Op-Ed: Demise Of TMCs Continues To Be Greatly Exaggerated
The consumer press has been very excited lately about some of the travel search engines found on the Internet that search travel Web sites for airfares. Yet, from a travel industry perspective, these engines only scratch the surface of the changing airline distribution market. These startup companies, including Side Step, FareChase, Kayak and Mobissimo, are but one form of emerging distribution. Travel agents, corporate booking tools and other travel professionals continue to account for the vast majority of travel distribution and are entering an era where alternative distribution is a reality.
Northwest Airlines' attempt to distribute to agencies via the Internet shows the commitment the airline has to alternative distribution—to agencies as well as consumers.
For the past decade, much has been written about the declining influence of the brick-and-mortar travel agencies. The undeniable fact is they continue to handle more than half of all airline tickets sold and they provide greater cost advantages than fares found on the Internet. Last year, Topaz International, an independent airline auditing firm, found that business travel itineraries booked by a designated corporate travel agency averaged $69 less than the same itinerary booked on a public Internet site during 2003.
The fact is, travel agents continue to be beneficial to customers for two reasons: They have access to negotiated airfares and wholesale fares offered exclusively through travel agencies. Moreover, agencies have adopted cutting-edge technology.
Unlike the Internet, travel agents continue to service their clients after the call has ended. They can find itineraries that a consumer may miss, and they are always in search of the best deals. Adopting the true consultative sale attitude, they create value that entitles them to earn a fee paid for by their travelers.
The recent attempt by Northwest to charge travel companies a fee for booking in the traditional global distribution systems impacts not only travel agencies, but also the online travel sites, including Travelocity and Expedia. For the most part, these sites obtain their fares from the GDS and would have been forced to pass those charges on to the consumer. Northwest still would not have charged travel professionals for bookings made on its travel agent Web site. In fact, the carrier pays the agent an incentive to book through that channel. The Northwest incentive for travel agents who book directly with the airline more than makes up for the cost announced in late August, which it then rescinded on Sept. 2. Given the lobbying power of the GDSs, one can only assume much of the reaction was a protectionist one against an economically sound attack on the cash cow.
Some travel agencies bemoan the increasing fragmentation of airfares. Others view it as an opportunity to distinguish their service.

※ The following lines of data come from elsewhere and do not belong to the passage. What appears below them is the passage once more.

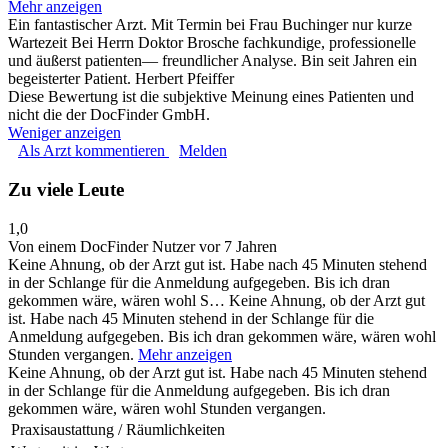
Mehr anzeigen
Ein fantastischer Arzt. Mit Termin bei Frau Buchinger nur kurze
Wartezeit Bei Herrn Doktor Brosche fachkundige, professionelle
und äußerst patienten— freundlicher Analyse. Bin seit Jahren ein
begeisterter Patient. Herbert Pfeiffer
Diese Bewertung ist die subjektive Meinung eines Patienten und
nicht die der DocFinder GmbH.
Weniger anzeigen
Als Arzt kommentieren
Melden
Zu viele Leute
1,0
Von einem DocFinder Nutzer
vor 7 Jahren
Keine Ahnung, ob der Arzt gut ist. Habe nach 45 Minuten stehend
in der Schlange für die Anmeldung aufgegeben. Bis ich dran
gekommen wäre, wären wohl S…
Keine Ahnung, ob der Arzt gut
ist. Habe nach 45 Minuten stehend in der Schlange für die
Anmeldung aufgegeben. Bis ich dran gekommen wäre, wären wohl
Stunden vergangen.
Mehr anzeigen
Keine Ahnung, ob der Arzt gut ist. Habe nach 45 Minuten stehend
in der Schlange für die Anmeldung aufgegeben. Bis ich dran
gekommen wäre, wären wohl Stunden vergangen.
Praxisaustattung / Räumlichkeiten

With low-cost carriers approaching one-third of the U.S. domestic air market, up from only 20 percent four years ago, consumers have more choices on where and how to fly.
In more than 70 percent of all U.S. markets, a low-cost airline is able to offer service. As many of these airlines do not subscribe to the legacy, high-cost distribution models, they actively have looked for alternative options and only reluctantly appear to participate in traditional channels. These low-cost carriers are driving down average ticket prices for the traveler, yet the cost of the traditional distribution channel remains high. This is a flawed model, and legacy airlines must adjust to the new realities. While many in the industry took issue with Northwest's effort, the question arises of whether they were deploring the inevitable changes or if they were deploring the fact an airline has been proactive in making the tough decisions required to stay in business.

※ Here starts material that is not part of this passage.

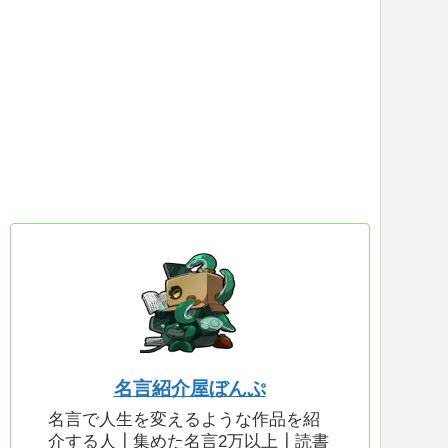
名言紹介屋ぼんぷ
名言で人生を変えるような作品を紹
介する人┃集めた名言2万以上┃読書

As airline ticket distribution continues to fragment, the market will demand more innovation in finding and booking airfares in the lowest cost manner. The travel professionals have assisted travelers for more than 70 years, and many times their demise was predicted. Each and every time have they been able to re-invent themselves, as they will do again. After all, they provide a service people value, and hence they are entitled to a fee their customers or suppliers want to pay.
Ivan Bekkers is president and CEO of AgentWare Inc., based in Atlanta.